Patuxai is a massive war monument and triumphal arch in the center of Vientiane, Laos. It was completed in 1968, using funds donated by the United States – funds that were meant to be used for the construction of an airport.
Patuxai, meaning Victory Gate in English (and variously written as Patuxay, Patousai and Patusai), was built between 1957 and 1968 in memory of the Laotian soldiers who died during World War II and the war of independence from France in 1949.
It’s also known as the Arc de Triomphe of Vientiane due to its resemblance to the Arc de Triomphe in Paris. Patuxai, however, is slightly taller than its Parisian counterpart, has four gates rather than two, and is covered in distinctly Laotian designs.
The exterior of the monument is decorated with traditional Laotian motifs, including Buddhist symbols, Hindu deities and female spirits of the clouds and waters known as apsaras. The ceilings beneath the four arches are decorated with further depictions of Hindu gods, such as Brahma and Vishnu, and mythological creatures like the mythical bird-woman Kinnaree and the three-headed elephant Erawan.

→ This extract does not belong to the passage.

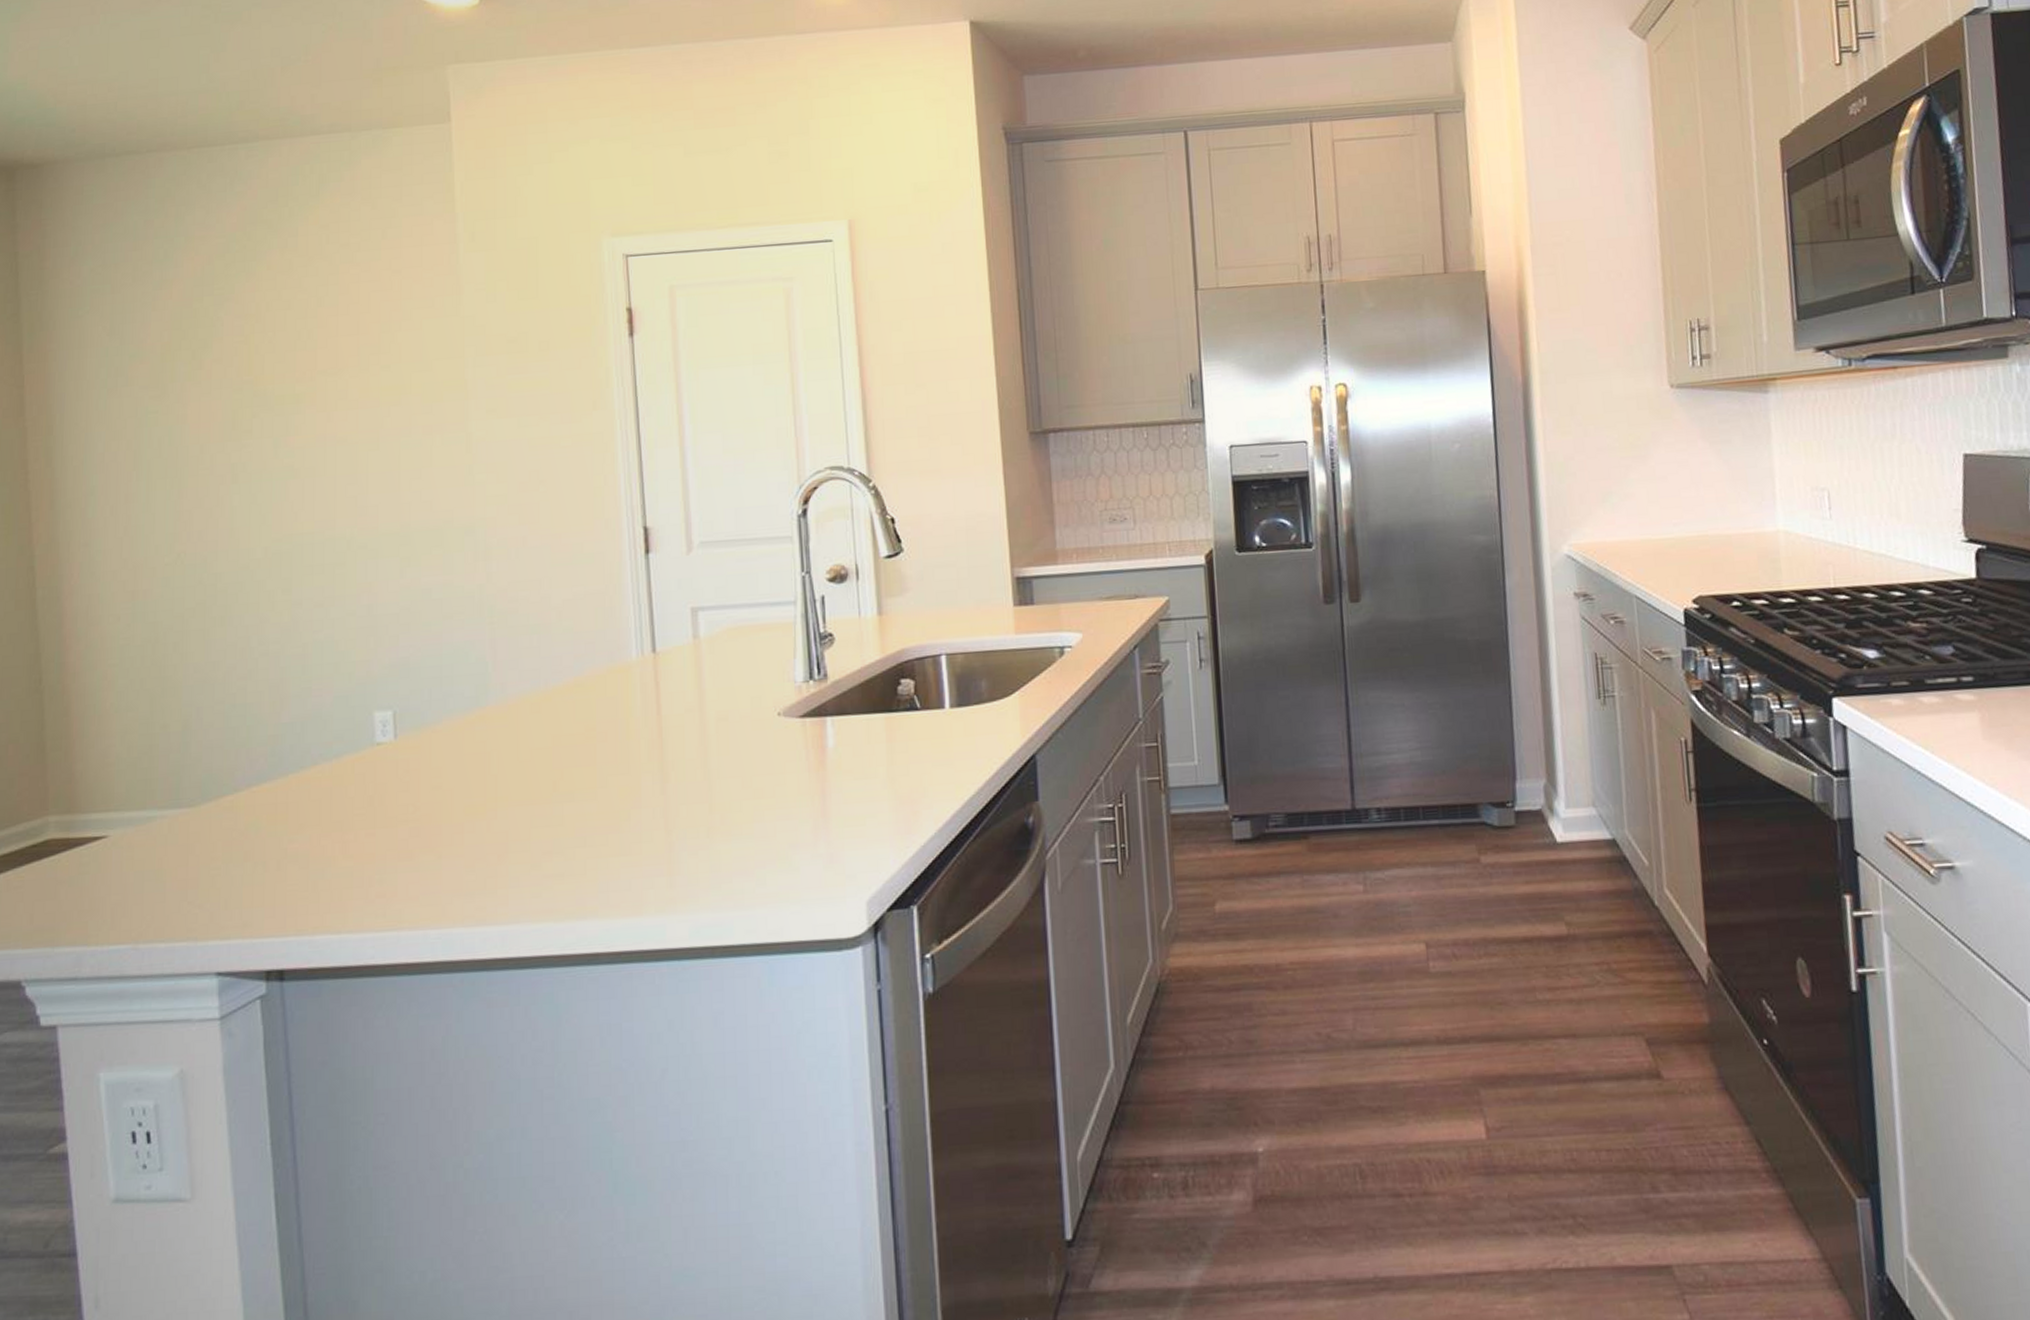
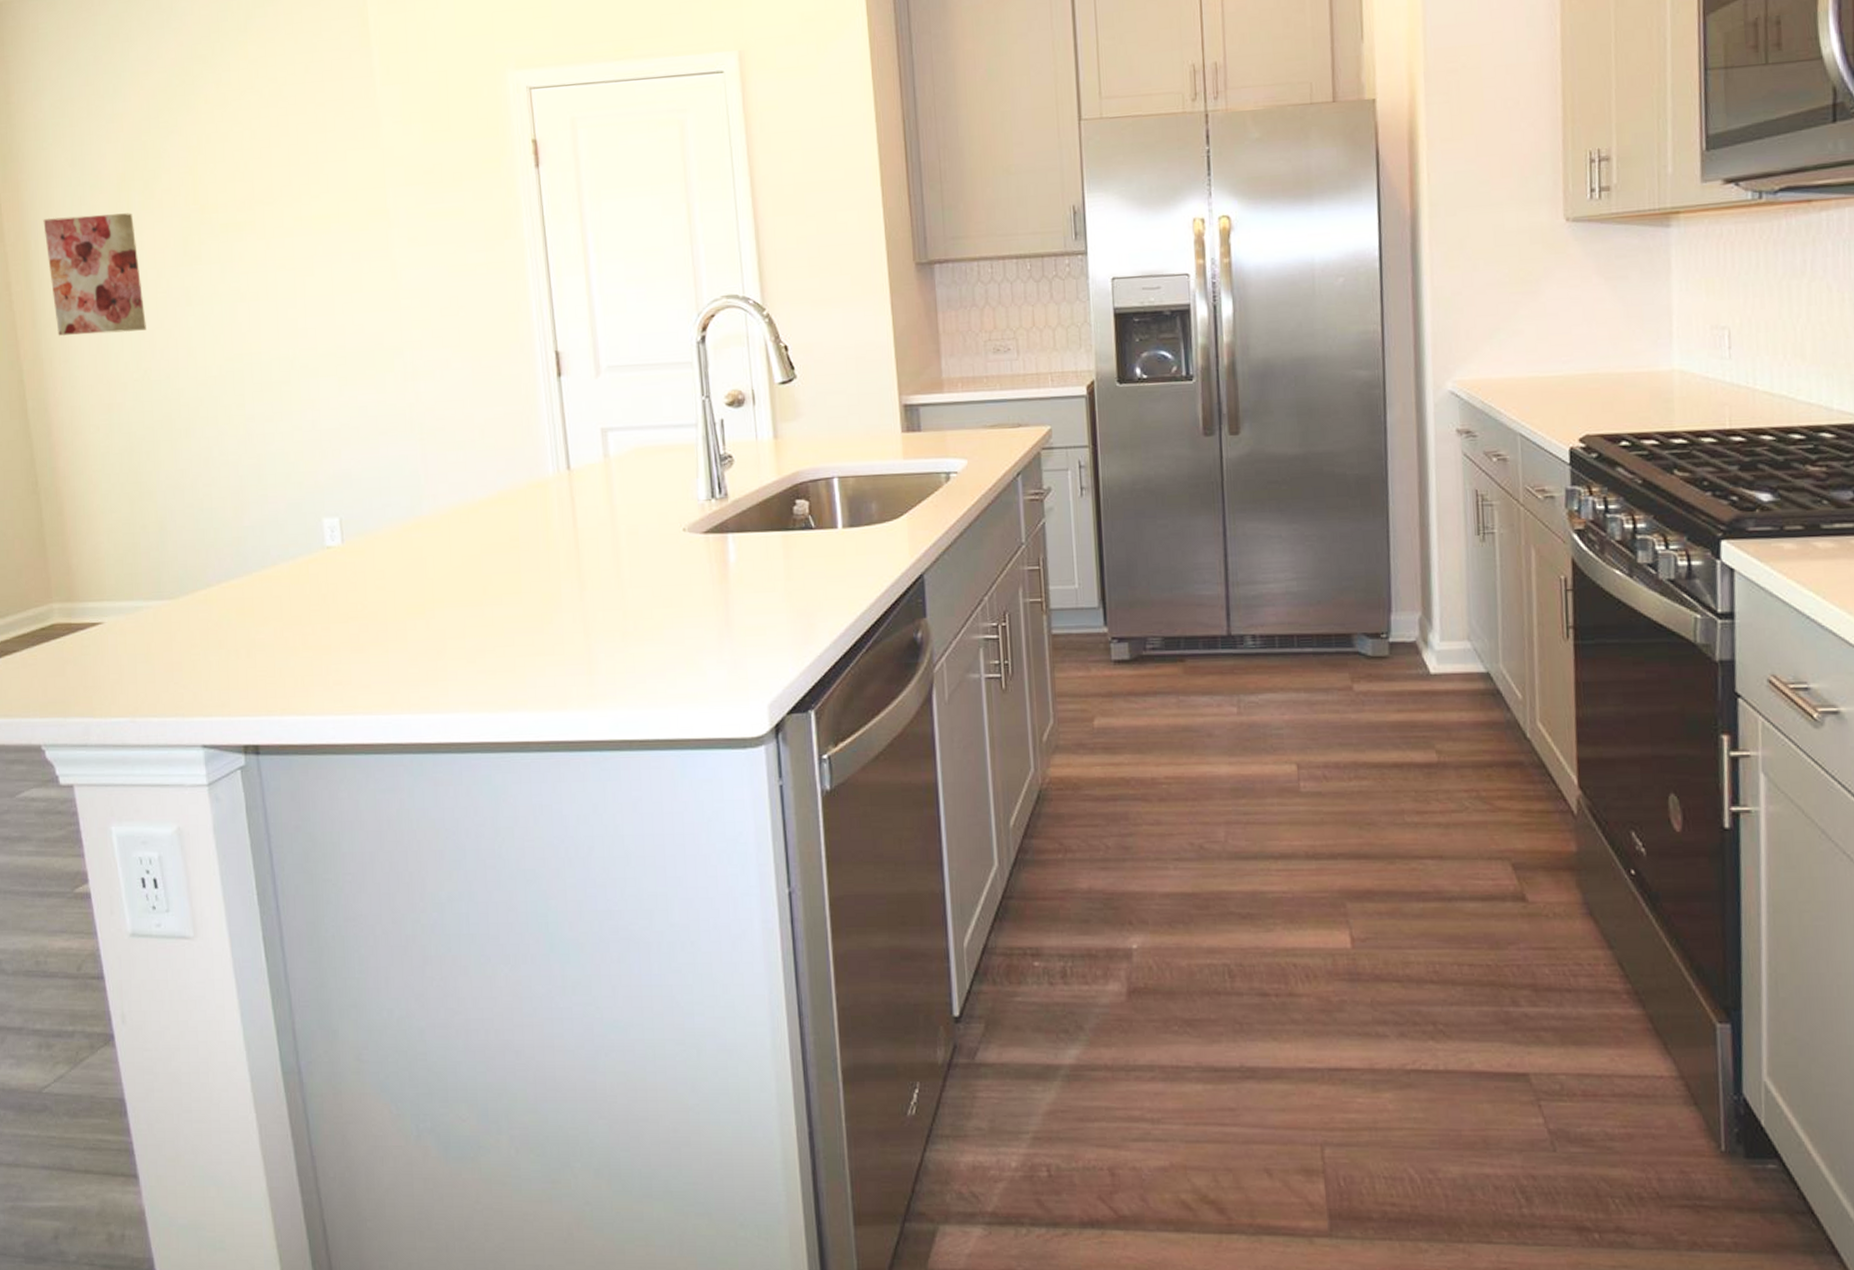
wall art: none [72,384,184,518] -> present [43,213,147,337]

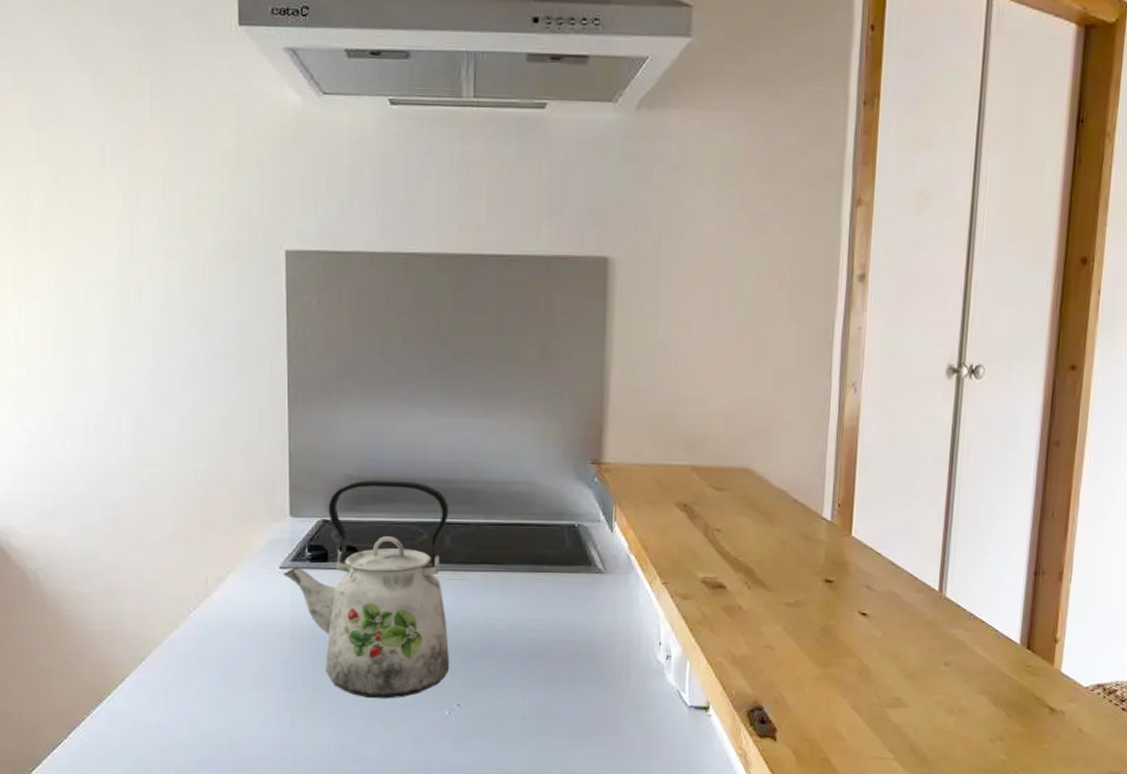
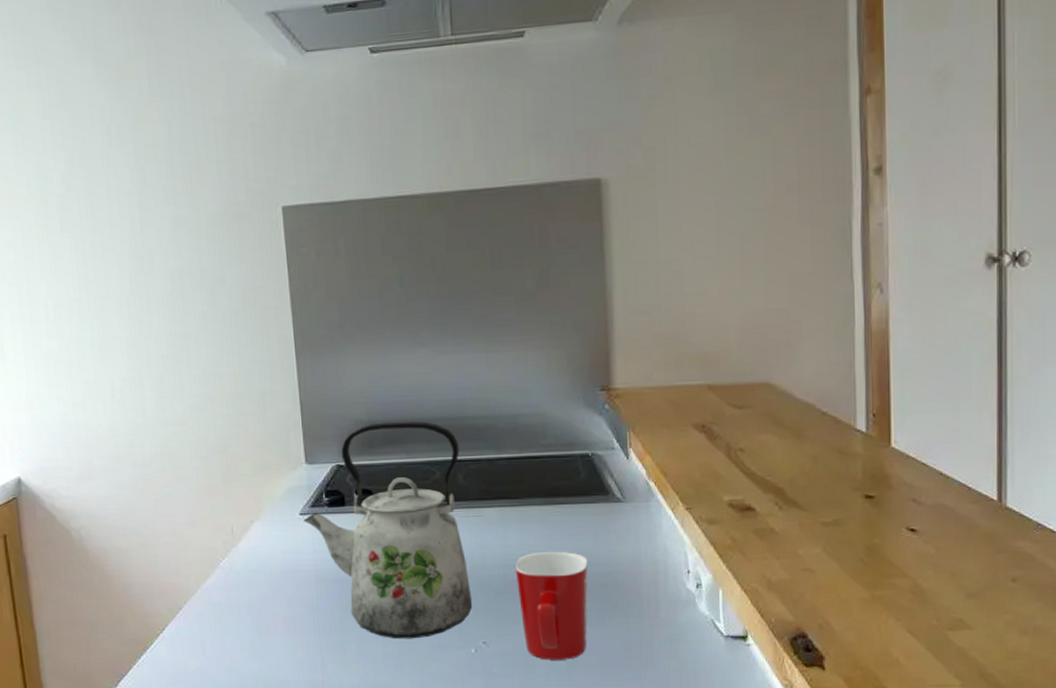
mug: none [494,617,566,724] -> present [514,551,588,660]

On top of Patuxai, meanwhile, sit five towers, again built in the traditional Laotian style. Four of these are located on each corner of the monument, while a fifth rises up from the center, higher than the rest. These five towers are decorated with flower motifs and each is topped with a golden finial.
Needless to say, the construction of the Patuxai monument was a costly project. The Laotian government, however, managed to fund the bulk of the effort with money donated from the United States – despite that money having been donated for an entirely different project.
In the 1950s, the United States provided Laos with funds and a huge amount of concrete for the expansion of the city’s airport, which could then serve as a base for US fighter jets during the Vietnam War. But the funds and concrete arrived before any contract had been signed, so the Royal Laotian Government decided to build a massive triumphal arch, rather than an airport serving foreign interests. For this reason, locals jokingly refer to Patuxai by another name: the Vertical Runway.
No mention of this is made on the sign attached to Patuxai. But the sign is strangely honest in other ways, stating that the monument was never actually completed due to the country’s turbulent history, and that “From a closer distance, it [Patuxai] appears even less impressive, like a monster of concrete.” Not a glowing appraisal, but refreshingly frank.